Торжественно-воинственный голос дона Эмилио Аревало гремел над площадью, влетал на улицы, замирал на пустырях. Дон Эмилио был без пиджака, он размахивал рукой в такт словам, и докторский его перстень на пальце, вспыхивая на солнце, слепил глаза Трифульсио. Вон как кричит — может, сердится? Он поглядел на толпу перед трибуной — глаза, посоловевшие от водки, усталости или жары, губы, растянутые в зевке или выпускающие табачный дым. Может, он рассердился, что плохо слушают?

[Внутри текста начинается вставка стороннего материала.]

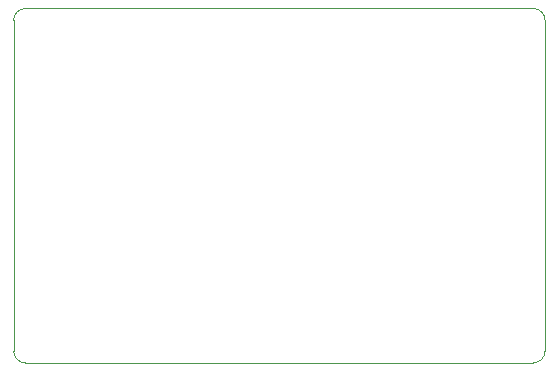
<source format=gbr>
G04 #@! TF.GenerationSoftware,KiCad,Pcbnew,(5.1.4)-1*
G04 #@! TF.CreationDate,2019-10-26T12:02:25-04:00*
G04 #@! TF.ProjectId,solar_NiMH_emulation,736f6c61-725f-44e6-994d-485f656d756c,rev?*
G04 #@! TF.SameCoordinates,Original*
G04 #@! TF.FileFunction,Profile,NP*
%FSLAX46Y46*%
G04 Gerber Fmt 4.6, Leading zero omitted, Abs format (unit mm)*
G04 Created by KiCad (PCBNEW (5.1.4)-1) date 2019-10-26 12:02:25*
%MOMM*%
%LPD*%
G04 APERTURE LIST*
%ADD10C,0.050000*%
G04 APERTURE END LIST*
D10*
X116000000Y-120000000D02*
G75*
G02X115000000Y-119000000I0J1000000D01*
G01*
X160000000Y-119000000D02*
G75*
G02X159000000Y-120000000I-1000000J0D01*
G01*
X159000000Y-90000000D02*
G75*
G02X160000000Y-91000000I0J-1000000D01*
G01*
X115000000Y-91000000D02*
G75*
G02X116000000Y-90000000I1000000J0D01*
G01*
X115000000Y-119000000D02*
X115000000Y-91000000D01*
X159000000Y-120000000D02*
X116000000Y-120000000D01*
X160000000Y-91000000D02*
X160000000Y-119000000D01*
X152500000Y-90000000D02*
X159000000Y-90000000D01*
X116000000Y-90000000D02*
X152500000Y-90000000D01*
M02*

</source>
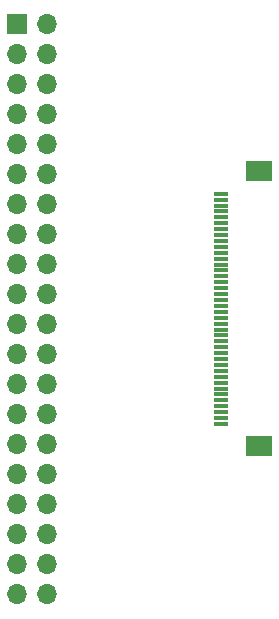
<source format=gbr>
%TF.GenerationSoftware,KiCad,Pcbnew,(6.0.9)*%
%TF.CreationDate,2022-11-14T09:52:40+08:00*%
%TF.ProjectId,ZDYZ_7''_RGB,5a44595a-5f37-4272-975f-5247422e6b69,rev?*%
%TF.SameCoordinates,Original*%
%TF.FileFunction,Soldermask,Top*%
%TF.FilePolarity,Negative*%
%FSLAX46Y46*%
G04 Gerber Fmt 4.6, Leading zero omitted, Abs format (unit mm)*
G04 Created by KiCad (PCBNEW (6.0.9)) date 2022-11-14 09:52:40*
%MOMM*%
%LPD*%
G01*
G04 APERTURE LIST*
%ADD10R,1.300000X0.300000*%
%ADD11R,2.200000X1.800000*%
%ADD12R,1.700000X1.700000*%
%ADD13O,1.700000X1.700000*%
G04 APERTURE END LIST*
D10*
%TO.C,J2*%
X109976000Y-93824000D03*
X109976000Y-93324000D03*
X109976000Y-92824000D03*
X109976000Y-92324000D03*
X109976000Y-91824000D03*
X109976000Y-91324000D03*
X109976000Y-90824000D03*
X109976000Y-90324000D03*
X109976000Y-89824000D03*
X109976000Y-89324000D03*
X109976000Y-88824000D03*
X109976000Y-88324000D03*
X109976000Y-87824000D03*
X109976000Y-87324000D03*
X109976000Y-86824000D03*
X109976000Y-86324000D03*
X109976000Y-85824000D03*
X109976000Y-85324000D03*
X109976000Y-84824000D03*
X109976000Y-84324000D03*
X109976000Y-83824000D03*
X109976000Y-83324000D03*
X109976000Y-82824000D03*
X109976000Y-82324000D03*
X109976000Y-81824000D03*
X109976000Y-81324000D03*
X109976000Y-80824000D03*
X109976000Y-80324000D03*
X109976000Y-79824000D03*
X109976000Y-79324000D03*
X109976000Y-78824000D03*
X109976000Y-78324000D03*
X109976000Y-77824000D03*
X109976000Y-77324000D03*
X109976000Y-76824000D03*
X109976000Y-76324000D03*
X109976000Y-75824000D03*
X109976000Y-75324000D03*
X109976000Y-74824000D03*
X109976000Y-74324000D03*
D11*
X113226000Y-95724000D03*
X113226000Y-72424000D03*
%TD*%
D12*
%TO.C,J1*%
X92690000Y-59974000D03*
D13*
X95230000Y-59974000D03*
X92690000Y-62514000D03*
X95230000Y-62514000D03*
X92690000Y-65054000D03*
X95230000Y-65054000D03*
X92690000Y-67594000D03*
X95230000Y-67594000D03*
X92690000Y-70134000D03*
X95230000Y-70134000D03*
X92690000Y-72674000D03*
X95230000Y-72674000D03*
X92690000Y-75214000D03*
X95230000Y-75214000D03*
X92690000Y-77754000D03*
X95230000Y-77754000D03*
X92690000Y-80294000D03*
X95230000Y-80294000D03*
X92690000Y-82834000D03*
X95230000Y-82834000D03*
X92690000Y-85374000D03*
X95230000Y-85374000D03*
X92690000Y-87914000D03*
X95230000Y-87914000D03*
X92690000Y-90454000D03*
X95230000Y-90454000D03*
X92690000Y-92994000D03*
X95230000Y-92994000D03*
X92690000Y-95534000D03*
X95230000Y-95534000D03*
X92690000Y-98074000D03*
X95230000Y-98074000D03*
X92690000Y-100614000D03*
X95230000Y-100614000D03*
X92690000Y-103154000D03*
X95230000Y-103154000D03*
X92690000Y-105694000D03*
X95230000Y-105694000D03*
X92690000Y-108234000D03*
X95230000Y-108234000D03*
%TD*%
M02*

</source>
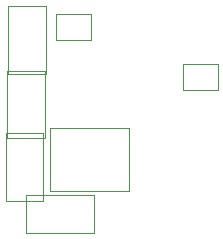
<source format=gbr>
G04 #@! TF.FileFunction,Other,User*
%FSLAX46Y46*%
G04 Gerber Fmt 4.6, Leading zero omitted, Abs format (unit mm)*
G04 Created by KiCad (PCBNEW 4.0.4-stable) date 02/09/17 23:46:16*
%MOMM*%
%LPD*%
G01*
G04 APERTURE LIST*
%ADD10C,0.100000*%
%ADD11C,0.050000*%
G04 APERTURE END LIST*
D10*
D11*
X159500000Y-75900000D02*
X162450000Y-75900000D01*
X162450000Y-75900000D02*
X162450000Y-73700000D01*
X162450000Y-73700000D02*
X159500000Y-73700000D01*
X159500000Y-73700000D02*
X159500000Y-75900000D01*
X147800000Y-74260000D02*
X147800000Y-79960000D01*
X147800000Y-79960000D02*
X144600000Y-79960000D01*
X144600000Y-79960000D02*
X144600000Y-74260000D01*
X144600000Y-74260000D02*
X147800000Y-74260000D01*
X147900000Y-68800000D02*
X147900000Y-74500000D01*
X147900000Y-74500000D02*
X144700000Y-74500000D01*
X144700000Y-74500000D02*
X144700000Y-68800000D01*
X144700000Y-68800000D02*
X147900000Y-68800000D01*
X147700000Y-79560000D02*
X147700000Y-85260000D01*
X147700000Y-85260000D02*
X144500000Y-85260000D01*
X144500000Y-85260000D02*
X144500000Y-79560000D01*
X144500000Y-79560000D02*
X147700000Y-79560000D01*
X148750000Y-71650000D02*
X151700000Y-71650000D01*
X151700000Y-71650000D02*
X151700000Y-69450000D01*
X151700000Y-69450000D02*
X148750000Y-69450000D01*
X148750000Y-69450000D02*
X148750000Y-71650000D01*
X154950000Y-84450000D02*
X148250000Y-84450000D01*
X148250000Y-84450000D02*
X148250000Y-79150000D01*
X148250000Y-79150000D02*
X154950000Y-79150000D01*
X154950000Y-79150000D02*
X154950000Y-84450000D01*
X146260000Y-84800000D02*
X151960000Y-84800000D01*
X151960000Y-84800000D02*
X151960000Y-88000000D01*
X151960000Y-88000000D02*
X146260000Y-88000000D01*
X146260000Y-88000000D02*
X146260000Y-84800000D01*
M02*

</source>
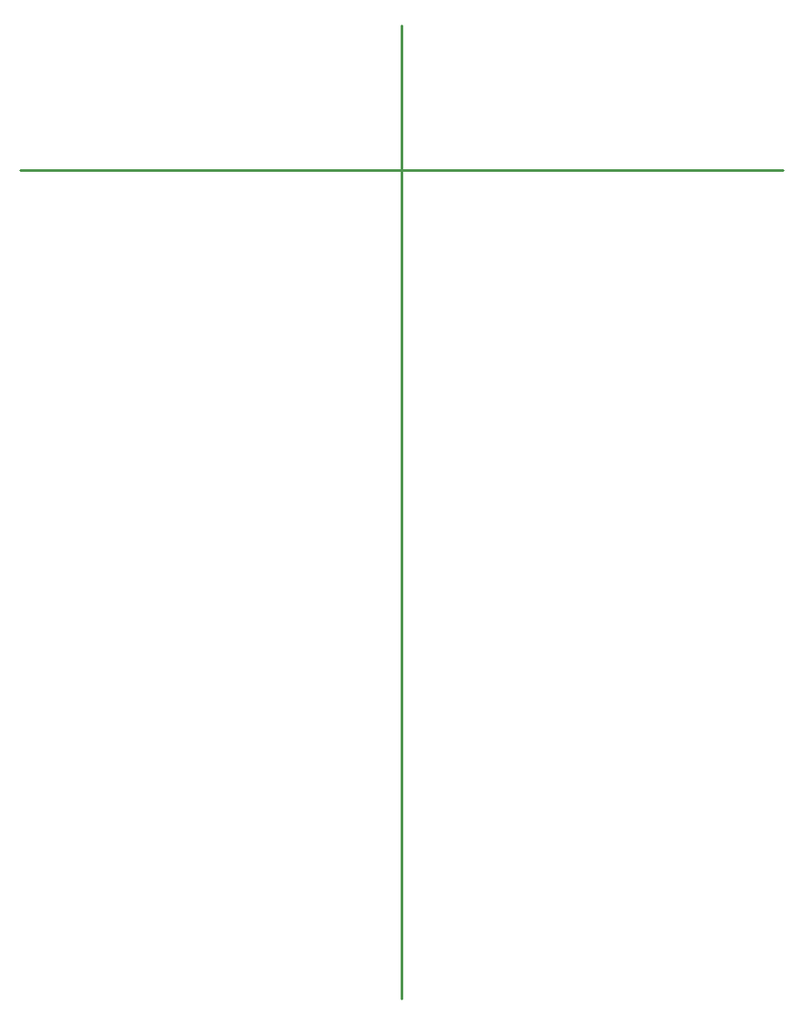
<source format=gm1>
G04*
G04 #@! TF.GenerationSoftware,Altium Limited,Altium Designer,24.0.1 (36)*
G04*
G04 Layer_Color=16711935*
%FSLAX44Y44*%
%MOMM*%
G71*
G04*
G04 #@! TF.SameCoordinates,2E35C3AD-188A-49CD-8274-300F61BF0D8F*
G04*
G04*
G04 #@! TF.FilePolarity,Positive*
G04*
G01*
G75*
%ADD12C,0.2540*%
D12*
X1003300Y368300D02*
Y1308100D01*
X635000Y1168400D02*
X1371600D01*
M02*

</source>
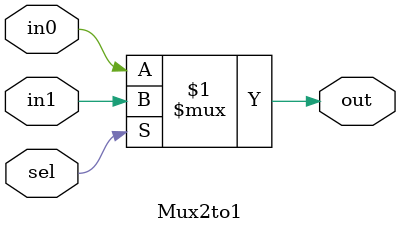
<source format=sv>
module top_module (
	input a,
	input b,
	input sel,
	output out
);

  // Define internal wire to hold the selected input
  wire selected_input;

  // Instantiate the multiplexer module
  // Pass the inputs and the select as arguments
  Mux2to1 mux1(.in0(a), .in1(b), .sel(sel), .out(selected_input));

  // Assign the selected input to the output
  assign out = selected_input;

endmodule
module Mux2to1 (
  input in0,
  input in1,
  input sel,
  output out
);
  // Logic for selecting the input based on sel value
  assign out = sel ? in1 : in0;
endmodule

</source>
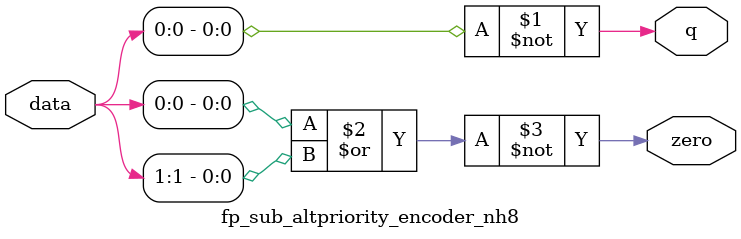
<source format=v>
module  fp_sub_altpriority_encoder_nh8
	(
	data,
	q,
	zero) ;
	input   [1:0]  data;
	output   [0:0]  q;
	output   zero;
	assign
		q = {(~ data[0])},
		zero = (~ (data[0] | data[1]));
endmodule
</source>
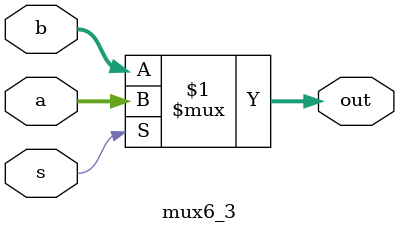
<source format=sv>
module mux6_3(input s, input [5:0] a, input [5:0] b, output [5:0] out);
  assign out = s ? a : b;
endmodule

</source>
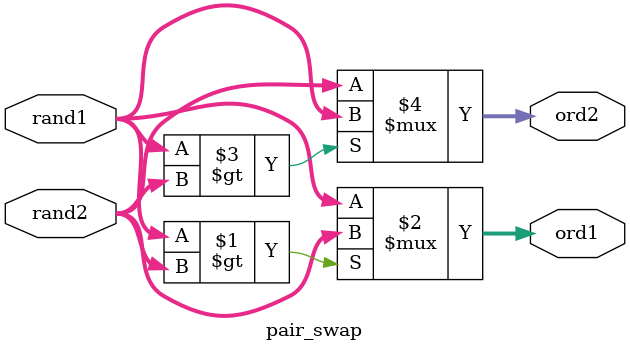
<source format=v>
/*

	Уппорядочивает два значения

*/
module pair_swap
	#(
		parameter WIDTH = 8  // размерность элемента
	)
	(
		// не уппорядоченная пара значений
		input [WIDTH-1:0] rand1,
		input [WIDTH-1:0] rand2,
		
		// уппорядоченная пара значений
		output [WIDTH-1:0] ord1,
		output [WIDTH-1:0] ord2
	);

	assign
		ord1 = rand1 > rand2 ? rand2 : rand1,
		ord2 = rand1 > rand2 ? rand1 : rand2;

endmodule

</source>
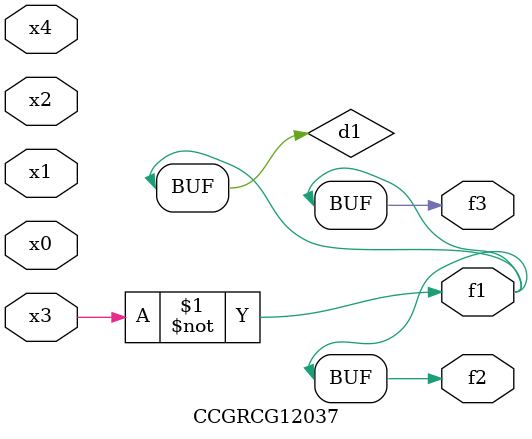
<source format=v>
module CCGRCG12037(
	input x0, x1, x2, x3, x4,
	output f1, f2, f3
);

	wire d1, d2;

	xnor (d1, x3);
	not (d2, x1);
	assign f1 = d1;
	assign f2 = d1;
	assign f3 = d1;
endmodule

</source>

— Ты столько терся на выборах посреди всякой швали, Ланда, — сказал сенатор Аревало, — что усвоил их лексикон. — Когда будешь выступать в парламенте, постарайся обойтись без подобных шуточек.
— А как он переживал, когда вы из дому ушли, — говорит Амбросио.
— Ну-с, американский посол уже высказал мне свои претензии, — сказал дон Фермин. — Теперь, когда выборы остались позади, на правительство его страны произведет дурное впечатление то, что кандидат от оппозиции продолжает оставаться в тюрьме, и так далее. Эти гринго жить не могут без формальностей.
— Каждый божий день ездил к вашему дядюшке, дону Клодомиро, справлялся о вас, — говорит Амбросио. — Как Сантьяго, что Сантьяго?
Но вот дон Эмилио перестал кричать, улыбнулся, заговорил так, словно его за ухом почесывали. Да, он заулыбался, а рукою не рубил больше, а водил в воздухе плавно, как будто подманивал мулетой быка, и все стоявшие на трибуне тоже расцвели улыбками, а глядя на них, и Трифульсио заулыбался, вздохнул с облегчением.
— Вы, надеюсь, сказали послу, что если Монтаня больше незачем держать в тюрьме, его сейчас же отпустят, — сказал сенатор Аревало. — Не сегодня — завтра.
— Ага, заговорил, — сказал Лудовико. — Значит, ласки Иполито тебе пришлись не по вкусу? Ну, что же ты нам поведаешь, Тринидад?
— И в пансион, где вы жили, — говорит Амбросио.